Important Note 1: You have to open the directory in the terminal and execute the following commands
Important Note 2: You have to install Python 3.10.6
To install the dependencies, run:
pip install -r requirements.txt
To use your camera to categorize realtime video data of sign language, run:
python inference.py
This will open a window showing camera, make the Wall-Sit excersize and it will automatically tell if you're doing it right or wrong.
If realtime camera is not available, you can use a video file included in the same director as inference.py
and you can use it easily by executing the following command:
python inference.py <filename.extension>
For example if the file name is myVideo.mp4
the commands will look like this:
python inference.py myVideo.mp4
All of the training process is in train.ipynb
. First the data (collected before) is loaded into the memory.
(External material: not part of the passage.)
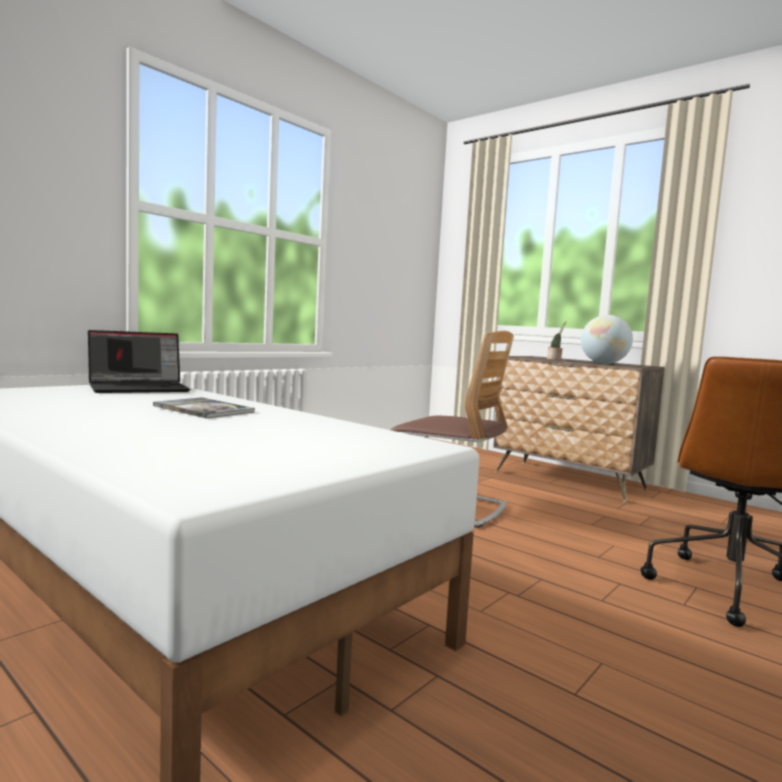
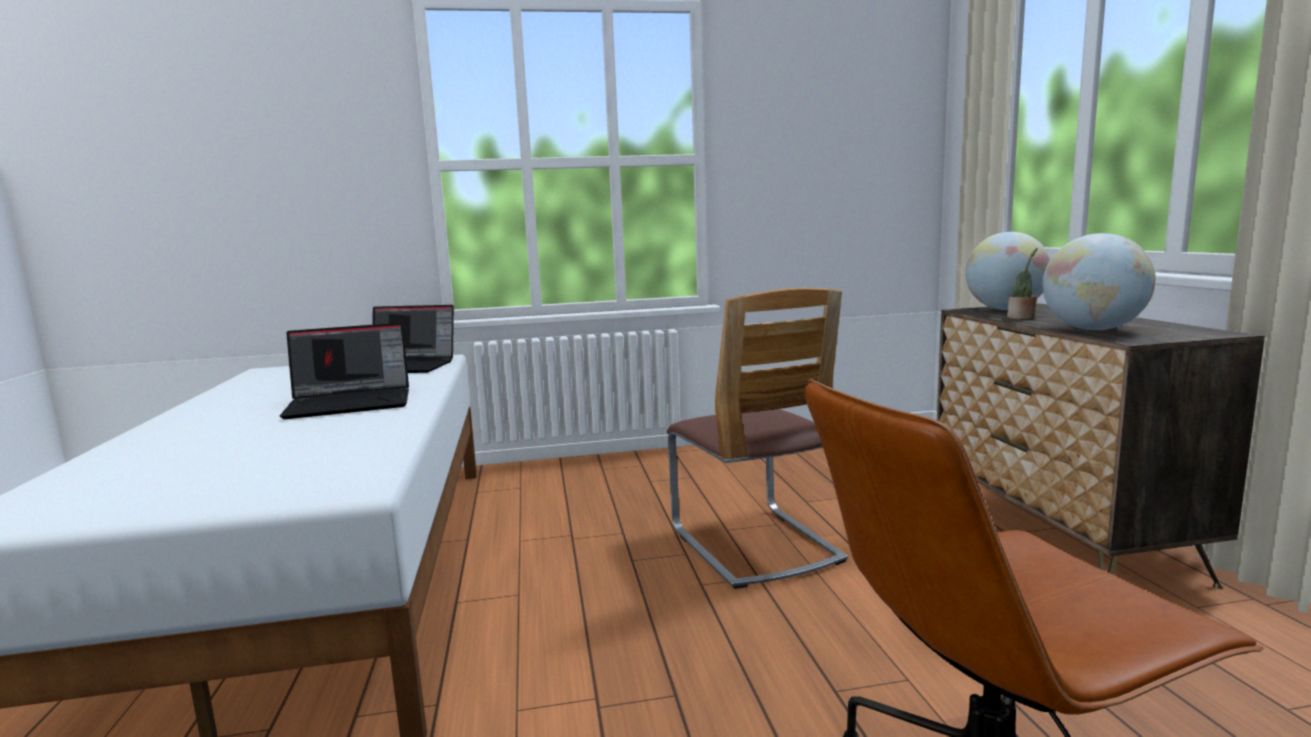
camera: 40 degrees right, 5 degrees up
(204, 409) = (352, 403): book -> laptop
(530, 357) = (1005, 309): none -> globe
Each image is converted into 10 images by doing Data Augmentation (Flipping, Zooming, etc..), The images then go into mediapipe to detect the landmarks of the pose in each image. These landmarks are then reepresented as a single list for each image with shape (22, 2). Head landmarks and Z-axis are not taken into consideration. Then we initialized an adjacency list containing the landmark and the neighbouring landmarks (which are directly connected to this landmark), note that some of the landmarks are missing on purpose and some landmarks is assumed that it doesn't connect to anything directly and that's because head and arm landmarks will not affect the correctness of the Wall-Sit excersie. Then a depth-first-search is done on the adjacency list to identify what angles we can consider during the training process and the output is a list with the shape of (20, 3) for each image (20 angles with 3 keypoints each to measure the angle between them). Then each entry in this list is passed to a function to calculate the angle. Once we calculated the 20 angles, we do this for tthe rest of the images and then these angles are passed to the neural network.